It seemed so swift and sudden, the way Interior Secretary Gale Norton resigned back in early March.
It wasn’t like the other resignations from President George Bush’s Cabinet. Everyone in town knew that then-Secretary of State Colin Powell was the administration’s foreign policy odd-man-out before Powell announced he would leave at the end of the first term. As to former Treasury secretaries Paul O’Neill and John Snow, there was so much leakage from the White House speculating about — and encouraging — their departures, that the torrent alone could have swept them from office.
There was nothing like that with Norton. Not a hint of displeasure had seeped out of the White House. Almost up to the day she quit, Norton had been setting policies, making plans, acting as though she’d enlisted for the duration.
And then — bloop! She was gone, ready, she said, to return to the West and to the private sector, though apparently she had no specific job lined up.
So a few tongues wagged: Did she jump, or was she pushed? There was this investigation into whether disgraced lobbyist Jack Abramoff had exerted undue influence over Interior via Norton’s top deputy at the department, J. Steven Griles, and one of her close friends, Italia Federici.
Just what an administration with dismal approval ratings does not need — a spreading scandal involving a sitting Cabinet secretary. It would have been neither surprising nor unprecedented if some senior White House or Republican Party official had called Norton quietly one evening suggesting — no, make that commanding — her immediate departure.
We still don’t know whether that happened. But we do know that if it didn’t, whoever didn’t do it should be fired. No minimally competent political operative could read the Senate Indian Affairs Committee investigative report into the Abramoff scandal without knowing that Norton had to go. That report was not issued until June 22, but — again — only a political naïf would doubt that the Republicans running the committee, whether chairman John McCain of Arizona or someone on the staff, would have warned the higher-ups some months earlier.
The 357-page report, entitled Gimme Five, (the term Abramoff and his partner used to described some of their activities) paints a scathing and almost comical picture of sleaze surrounding, and perhaps infiltrating, the Interior Department.
The report traces the revolving money stream that we already knew about, through which Abramoff got his client Indian tribes, awash in casino money, to contribute $500,000 to the Council of Republicans for Environmental Advocacy (CREA), an organization started in 1997 (under a slightly different name) by Norton, Federici and their (and Abramoff’s) friend, conservative strategist Grover Norquist (HCN, 11/28/05: In Washington, the most outrageous sins are legal).
But the report also reaches an official, if not judicial, finding of obvious chicanery and possible criminality on Norton’s official and personal periphery.
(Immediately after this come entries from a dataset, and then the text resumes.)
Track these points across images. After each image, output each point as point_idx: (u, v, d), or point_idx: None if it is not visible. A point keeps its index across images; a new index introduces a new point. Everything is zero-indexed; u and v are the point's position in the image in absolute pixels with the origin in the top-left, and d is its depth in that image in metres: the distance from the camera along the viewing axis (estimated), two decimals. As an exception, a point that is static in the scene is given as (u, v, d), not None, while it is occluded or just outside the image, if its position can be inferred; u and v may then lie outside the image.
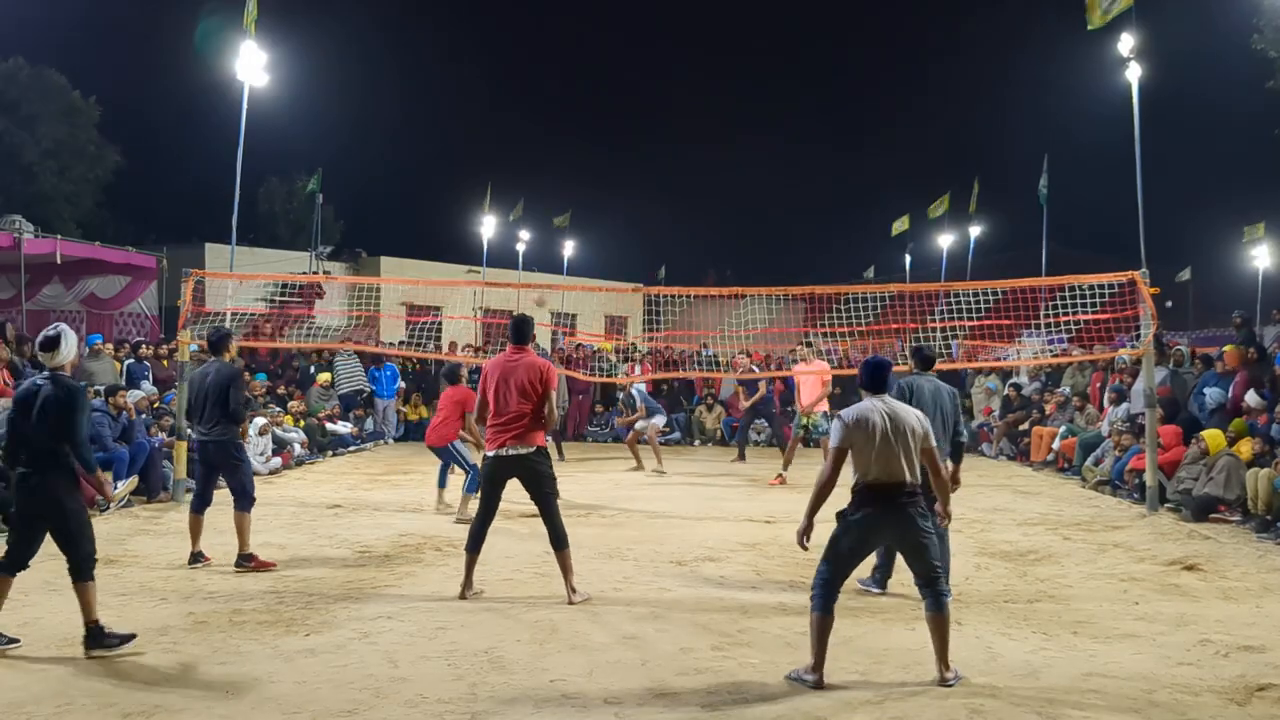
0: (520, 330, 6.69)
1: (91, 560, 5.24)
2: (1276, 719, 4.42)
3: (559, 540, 6.40)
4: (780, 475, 12.55)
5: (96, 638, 5.13)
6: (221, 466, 7.42)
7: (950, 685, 4.70)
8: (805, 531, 4.88)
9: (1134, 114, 12.35)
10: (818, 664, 4.73)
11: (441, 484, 10.31)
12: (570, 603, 6.24)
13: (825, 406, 12.96)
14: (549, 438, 8.25)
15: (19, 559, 5.29)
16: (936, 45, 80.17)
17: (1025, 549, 8.21)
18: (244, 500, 7.28)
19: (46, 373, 5.38)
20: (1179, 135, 41.38)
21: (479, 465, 8.99)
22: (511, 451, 6.38)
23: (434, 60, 73.42)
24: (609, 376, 17.48)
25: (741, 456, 15.16)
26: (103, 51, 47.67)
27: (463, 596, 6.40)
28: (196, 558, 7.30)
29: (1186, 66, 33.25)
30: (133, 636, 5.22)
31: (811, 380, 12.88)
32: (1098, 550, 8.19)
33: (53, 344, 5.40)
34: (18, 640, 5.22)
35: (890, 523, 4.80)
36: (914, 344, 7.71)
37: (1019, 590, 6.77)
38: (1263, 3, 20.71)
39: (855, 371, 5.68)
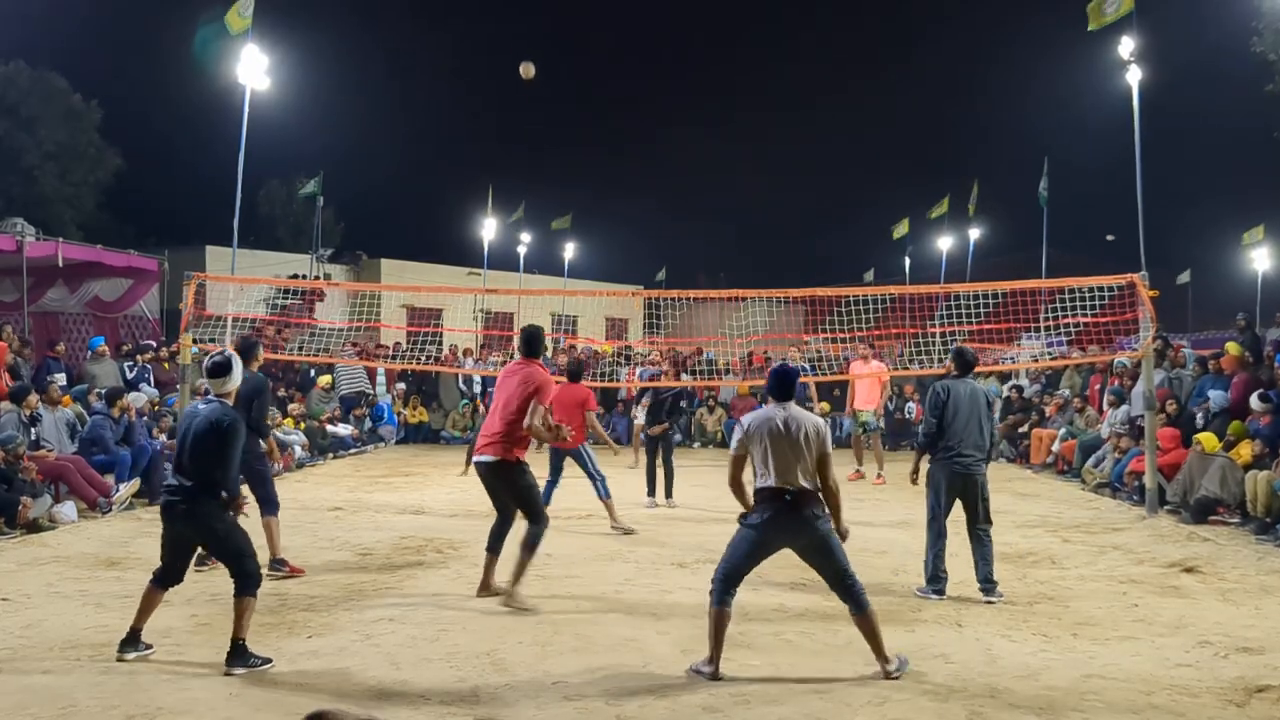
0: (527, 343, 6.74)
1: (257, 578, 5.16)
2: (1275, 720, 4.45)
3: (527, 541, 6.33)
4: (880, 475, 12.61)
5: (240, 654, 4.99)
6: (246, 477, 7.08)
7: (896, 677, 4.80)
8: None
9: (1134, 117, 12.38)
10: (713, 657, 4.88)
11: (603, 495, 9.29)
12: (506, 605, 6.18)
13: (875, 404, 13.03)
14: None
15: (170, 575, 5.31)
16: (936, 46, 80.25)
17: (1025, 551, 8.23)
18: (270, 506, 7.19)
19: (211, 397, 5.38)
20: (1179, 138, 41.35)
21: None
22: (480, 459, 6.45)
23: (435, 63, 73.52)
24: (611, 381, 17.50)
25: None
26: (103, 54, 47.56)
27: (479, 595, 6.41)
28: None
29: (1186, 69, 33.24)
30: (270, 660, 5.06)
31: (869, 381, 12.91)
32: (1097, 552, 8.21)
33: (223, 370, 5.34)
34: (151, 647, 5.19)
35: (785, 526, 4.88)
36: (956, 346, 7.62)
37: (1019, 592, 6.79)
38: (1262, 6, 20.73)
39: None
It reveals that Abramoff regularly told his clients that Griles was "our guy" in the department, that Norton was "involved" with CREA, and that the contributions to CREA were enhancing their clout at Interior.
It also asserts that CREA used tribal money "for purposes unintended by the tribes," suggesting without quite alleging that Federici was taking the tribal money and doing nothing in return.
Most damaging to Norton were the Indian Affairs Committee’s suggestions for further investigations into the truthfulness of Federici’s and Griles’ testimony. No administration will tolerate perjury trials of a Cabinet officer’s close associates.
But there’s another twist to the story. While more-than-sufficient reason to want her out, the Abramoff investigation might be only one of the reasons Bush wanted a new Interior secretary. With Norton’s replacement, former Idaho Gov. Dirk Kempthorne, the president also seems to be cutting his ties to one of Norton’s recent policy proposals — one that was only further damaging the president’s already-battered approval ratings.
Norton never officially endorsed a controversial draft of a new National Park Service management plan proposed by then Deputy Assistant Secretary Paul Hoffman. But neither did she express any reservations about its move to place recreation on a par with resource protection as Park Service policy (HCN, 11/14/05: Business booster still guides national park rules).
The latest draft, prepared since Kempthorne replaced Norton, "restores the original approach toward protection of resources of the past 90 years," says Laura Loomis, the senior director of government affairs for the National Parks and Conservation Association. "Conservation of resources comes before providing for enjoyment."
Loomis says the new version, on which Kempthorne consulted with the NPCA, also drops language calling for more "partnership" with private firms in managing the parks.
There has been no public announcement of this policy change, so there has been little reaction to it, and even less analysis of it. Jim DiPeso, the Seattle-based policy director for Republicans for Environmental Protection, noted that there was "quite a bit of push back across the board," against the Hoffman draft, much of it from retired park rangers and members of Congress, including Republicans.
"They figured, the poll ratings being what they are, what would they have to gain," DiPeso says. "It made sense to go back to policies more in line with park management tradition."
For what it is worth, Paul Hoffman is now deputy assistant secretary for performance, accountability, and human resources. That is not a policy-making position. Whether the new assignment is a demotion resulting from his earlier Park Service draft is uncertain, but a better bet than you’d find in any of those casinos that once hired Jack Abramoff.
Jon Margolis writes from Barton, Vermont.